Please print only the top portion of the entries below, ending with the line that contains "cancer (adenocarcinoma) stained", exactly as written.

◆ ◆ ◆ ◆ ◆

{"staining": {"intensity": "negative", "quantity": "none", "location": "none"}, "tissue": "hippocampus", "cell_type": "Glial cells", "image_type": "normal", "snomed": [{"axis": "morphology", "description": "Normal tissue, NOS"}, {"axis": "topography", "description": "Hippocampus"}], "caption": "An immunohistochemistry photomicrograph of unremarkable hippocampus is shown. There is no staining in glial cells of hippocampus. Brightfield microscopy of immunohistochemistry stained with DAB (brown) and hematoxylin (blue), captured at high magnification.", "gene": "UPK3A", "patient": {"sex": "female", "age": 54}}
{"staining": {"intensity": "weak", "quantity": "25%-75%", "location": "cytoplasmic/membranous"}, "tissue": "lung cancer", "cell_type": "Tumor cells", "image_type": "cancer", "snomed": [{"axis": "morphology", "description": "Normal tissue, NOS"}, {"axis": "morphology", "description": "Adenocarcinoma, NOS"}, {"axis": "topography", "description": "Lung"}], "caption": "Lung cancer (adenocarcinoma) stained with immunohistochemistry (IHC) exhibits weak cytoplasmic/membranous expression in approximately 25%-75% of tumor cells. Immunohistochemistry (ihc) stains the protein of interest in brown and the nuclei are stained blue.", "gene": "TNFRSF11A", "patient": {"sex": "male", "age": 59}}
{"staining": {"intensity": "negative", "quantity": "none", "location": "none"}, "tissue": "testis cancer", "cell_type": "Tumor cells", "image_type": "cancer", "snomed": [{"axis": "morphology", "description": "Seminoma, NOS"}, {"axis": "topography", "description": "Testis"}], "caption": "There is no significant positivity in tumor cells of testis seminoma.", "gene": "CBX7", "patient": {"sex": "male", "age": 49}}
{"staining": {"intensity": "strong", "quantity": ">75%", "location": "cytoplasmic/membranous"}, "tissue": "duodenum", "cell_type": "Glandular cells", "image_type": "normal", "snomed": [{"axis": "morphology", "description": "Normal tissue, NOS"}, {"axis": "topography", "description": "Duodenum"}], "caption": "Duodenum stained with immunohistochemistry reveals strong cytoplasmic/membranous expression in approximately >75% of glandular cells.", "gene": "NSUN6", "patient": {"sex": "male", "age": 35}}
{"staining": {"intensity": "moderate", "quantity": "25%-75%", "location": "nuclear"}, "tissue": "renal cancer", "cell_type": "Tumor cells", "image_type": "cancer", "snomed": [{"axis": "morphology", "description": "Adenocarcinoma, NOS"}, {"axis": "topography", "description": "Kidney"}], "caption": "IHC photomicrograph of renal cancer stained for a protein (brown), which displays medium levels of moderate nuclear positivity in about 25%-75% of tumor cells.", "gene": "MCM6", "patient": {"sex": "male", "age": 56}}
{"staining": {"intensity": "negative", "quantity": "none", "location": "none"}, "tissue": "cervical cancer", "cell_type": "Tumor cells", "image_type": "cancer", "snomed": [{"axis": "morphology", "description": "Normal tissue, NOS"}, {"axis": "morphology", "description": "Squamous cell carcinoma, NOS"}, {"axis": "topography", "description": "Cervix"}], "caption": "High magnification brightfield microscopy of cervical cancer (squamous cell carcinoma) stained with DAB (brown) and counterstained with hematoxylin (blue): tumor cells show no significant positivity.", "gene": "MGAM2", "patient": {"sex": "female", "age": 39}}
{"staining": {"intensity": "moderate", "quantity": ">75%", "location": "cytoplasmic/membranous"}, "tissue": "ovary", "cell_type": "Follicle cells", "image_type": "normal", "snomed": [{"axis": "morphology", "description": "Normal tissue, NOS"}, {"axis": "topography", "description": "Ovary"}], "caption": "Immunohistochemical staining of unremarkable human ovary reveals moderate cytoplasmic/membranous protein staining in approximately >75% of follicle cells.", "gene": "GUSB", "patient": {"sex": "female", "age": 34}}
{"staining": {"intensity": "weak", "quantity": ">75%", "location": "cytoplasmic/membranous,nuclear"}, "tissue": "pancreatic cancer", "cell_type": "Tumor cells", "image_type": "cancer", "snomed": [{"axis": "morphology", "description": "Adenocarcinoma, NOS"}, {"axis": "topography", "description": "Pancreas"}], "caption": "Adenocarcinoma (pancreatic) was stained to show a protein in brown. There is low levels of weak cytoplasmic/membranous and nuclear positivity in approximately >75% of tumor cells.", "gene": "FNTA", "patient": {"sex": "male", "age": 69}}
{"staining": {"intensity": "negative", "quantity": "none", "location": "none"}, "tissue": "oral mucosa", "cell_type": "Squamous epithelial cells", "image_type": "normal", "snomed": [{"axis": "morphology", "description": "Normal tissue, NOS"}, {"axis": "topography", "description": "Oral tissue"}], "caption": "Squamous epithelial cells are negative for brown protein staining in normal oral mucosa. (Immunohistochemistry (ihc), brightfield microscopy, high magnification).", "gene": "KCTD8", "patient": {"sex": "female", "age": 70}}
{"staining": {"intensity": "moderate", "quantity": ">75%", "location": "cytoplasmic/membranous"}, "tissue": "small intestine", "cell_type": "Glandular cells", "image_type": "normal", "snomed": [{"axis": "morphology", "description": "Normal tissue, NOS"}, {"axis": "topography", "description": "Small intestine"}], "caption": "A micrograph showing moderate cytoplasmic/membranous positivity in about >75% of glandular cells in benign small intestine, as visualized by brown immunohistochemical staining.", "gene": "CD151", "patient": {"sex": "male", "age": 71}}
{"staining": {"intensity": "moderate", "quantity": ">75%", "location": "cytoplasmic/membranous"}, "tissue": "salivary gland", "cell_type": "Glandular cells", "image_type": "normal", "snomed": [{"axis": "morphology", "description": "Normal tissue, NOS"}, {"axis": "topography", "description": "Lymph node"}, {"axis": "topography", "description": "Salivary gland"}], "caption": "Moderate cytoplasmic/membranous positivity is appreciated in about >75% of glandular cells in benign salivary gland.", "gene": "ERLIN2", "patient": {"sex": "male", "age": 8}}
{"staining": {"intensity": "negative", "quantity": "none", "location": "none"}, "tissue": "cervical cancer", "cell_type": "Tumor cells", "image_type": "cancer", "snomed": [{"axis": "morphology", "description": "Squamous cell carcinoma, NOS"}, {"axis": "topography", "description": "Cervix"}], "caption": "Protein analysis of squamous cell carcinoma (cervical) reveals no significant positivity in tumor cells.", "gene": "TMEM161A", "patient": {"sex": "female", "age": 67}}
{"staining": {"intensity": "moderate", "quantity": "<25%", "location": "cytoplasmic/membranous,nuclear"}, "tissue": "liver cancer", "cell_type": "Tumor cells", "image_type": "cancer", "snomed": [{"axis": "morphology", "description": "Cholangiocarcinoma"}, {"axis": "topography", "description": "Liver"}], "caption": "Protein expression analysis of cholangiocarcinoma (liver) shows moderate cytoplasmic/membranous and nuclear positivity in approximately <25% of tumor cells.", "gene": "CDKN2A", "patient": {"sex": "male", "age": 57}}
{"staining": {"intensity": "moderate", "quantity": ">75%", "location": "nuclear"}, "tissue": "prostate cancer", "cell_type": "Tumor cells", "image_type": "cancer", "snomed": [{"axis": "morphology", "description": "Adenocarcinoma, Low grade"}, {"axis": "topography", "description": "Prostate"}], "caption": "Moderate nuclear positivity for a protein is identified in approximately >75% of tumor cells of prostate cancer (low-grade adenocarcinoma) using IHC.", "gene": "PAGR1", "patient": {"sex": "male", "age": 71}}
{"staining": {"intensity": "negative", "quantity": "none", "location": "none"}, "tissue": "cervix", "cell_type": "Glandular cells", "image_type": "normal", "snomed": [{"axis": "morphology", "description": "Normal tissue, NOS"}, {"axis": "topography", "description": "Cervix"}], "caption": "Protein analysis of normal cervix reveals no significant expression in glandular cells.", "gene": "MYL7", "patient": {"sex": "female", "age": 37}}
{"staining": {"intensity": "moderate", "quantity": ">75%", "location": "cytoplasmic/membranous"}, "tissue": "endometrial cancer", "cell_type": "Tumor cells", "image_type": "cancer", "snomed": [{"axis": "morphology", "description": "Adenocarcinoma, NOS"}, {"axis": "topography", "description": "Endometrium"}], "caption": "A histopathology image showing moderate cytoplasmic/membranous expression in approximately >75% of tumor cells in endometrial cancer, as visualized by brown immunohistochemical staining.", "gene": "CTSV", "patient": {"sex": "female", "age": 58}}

◆ ◆ ◆ ◆ ◆

EXERCISE ANSWER ▸
{"staining": {"intensity": "negative", "quantity": "none", "location": "none"}, "tissue": "hippocampus", "cell_type": "Glial cells", "image_type": "normal", "snomed": [{"axis": "morphology", "description": "Normal tissue, NOS"}, {"axis": "topography", "description": "Hippocampus"}], "caption": "An immunohistochemistry photomicrograph of unremarkable hippocampus is shown. There is no staining in glial cells of hippocampus. Brightfield microscopy of immunohistochemistry stained with DAB (brown) and hematoxylin (blue), captured at high magnification.", "gene": "UPK3A", "patient": {"sex": "female", "age": 54}}
{"staining": {"intensity": "weak", "quantity": "25%-75%", "location": "cytoplasmic/membranous"}, "tissue": "lung cancer", "cell_type": "Tumor cells", "image_type": "cancer", "snomed": [{"axis": "morphology", "description": "Normal tissue, NOS"}, {"axis": "morphology", "description": "Adenocarcinoma, NOS"}, {"axis": "topography", "description": "Lung"}], "caption": "Lung cancer (adenocarcinoma) stained with immunohistochemistry (IHC) exhibits weak cytoplasmic/membranous expression in approximately 25%-75% of tumor cells. Immunohistochemistry (ihc) stains the protein of interest in brown and the nuclei are stained blue.", "gene": "TNFRSF11A", "patient": {"sex": "male", "age": 59}}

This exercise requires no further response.